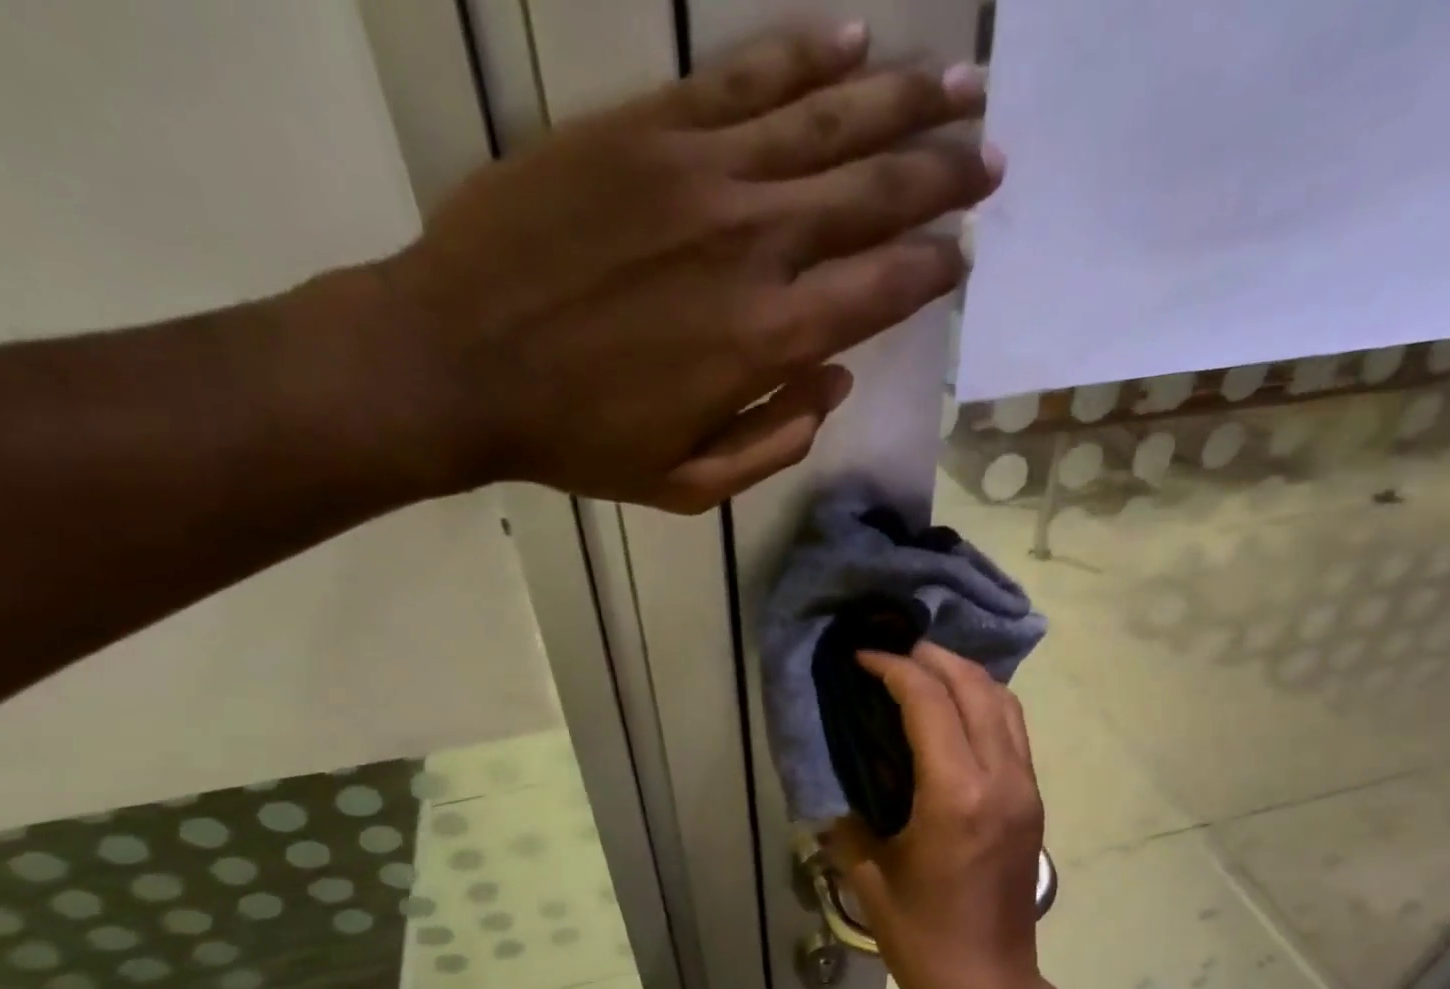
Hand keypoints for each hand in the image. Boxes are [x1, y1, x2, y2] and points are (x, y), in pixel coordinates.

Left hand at [357, 22, 999, 512]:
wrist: (458, 362)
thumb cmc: (578, 439)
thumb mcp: (686, 482)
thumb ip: (773, 442)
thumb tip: (834, 384)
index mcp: (765, 340)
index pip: (880, 290)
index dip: (932, 268)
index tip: (964, 252)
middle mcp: (752, 243)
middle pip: (872, 194)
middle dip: (942, 174)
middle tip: (991, 153)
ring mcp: (699, 173)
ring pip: (826, 120)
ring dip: (901, 99)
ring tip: (959, 81)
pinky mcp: (646, 128)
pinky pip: (744, 77)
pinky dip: (805, 53)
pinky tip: (854, 38)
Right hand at [827, 642, 1045, 988]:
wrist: (989, 985)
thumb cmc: (922, 937)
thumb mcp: (868, 876)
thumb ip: (843, 819)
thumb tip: (831, 783)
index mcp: (956, 795)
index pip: (930, 702)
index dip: (894, 668)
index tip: (862, 657)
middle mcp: (1001, 780)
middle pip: (976, 688)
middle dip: (932, 657)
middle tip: (891, 650)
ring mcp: (1025, 789)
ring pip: (1005, 704)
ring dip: (964, 675)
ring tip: (921, 669)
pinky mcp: (1032, 802)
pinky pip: (1013, 730)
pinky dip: (983, 703)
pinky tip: (951, 710)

## TASK INSTRUCTIONS
Your copy should match the records above exactly, except that it contains no pictures.

## PROBLEM SOLUTION
Hand keypoints for each hand in the image. Boxes are [x1, y1, x2, y2] and points are (x, y), in pixel coordinates.

Left hand at [357, 22, 999, 512]:
wrist: (458, 362)
thumb cmc: (578, 439)
thumb mcp: (686, 482)
thumb ip: (773, 442)
thumb tip: (834, 384)
index mcp: (765, 340)
index pip: (880, 290)
index dip: (932, 268)
index tip: (964, 252)
middle mcp: (752, 243)
middle pip: (872, 194)
middle dip: (942, 174)
middle tip: (991, 153)
ring mcp: (699, 173)
ring pip: (826, 120)
ring dip: (901, 99)
ring tip: (959, 81)
pinky mcp: (646, 128)
pinky pip: (744, 77)
pinky dip: (805, 53)
pinky tip: (854, 38)
Right hand at [827, 642, 1045, 988]:
wrist: (989, 985)
thumb cmc: (922, 937)
thumb mcp: (868, 876)
thumb ip: (843, 819)
thumb tip: (831, 783)
index mcp: (956, 795)
index pip: (930, 702)
index dip: (894, 668)
index tip: (862, 657)
middle mcp: (1001, 780)
middle pip: (976, 688)
middle dip: (932, 657)
middle tip: (891, 650)
ring mcp: (1025, 789)
ring pip: (1005, 704)
ring dip: (964, 675)
ring tip: (921, 669)
pinky mcp: (1032, 802)
pinky pip: (1013, 730)
pinky dip: (983, 703)
pinky tip: (951, 710)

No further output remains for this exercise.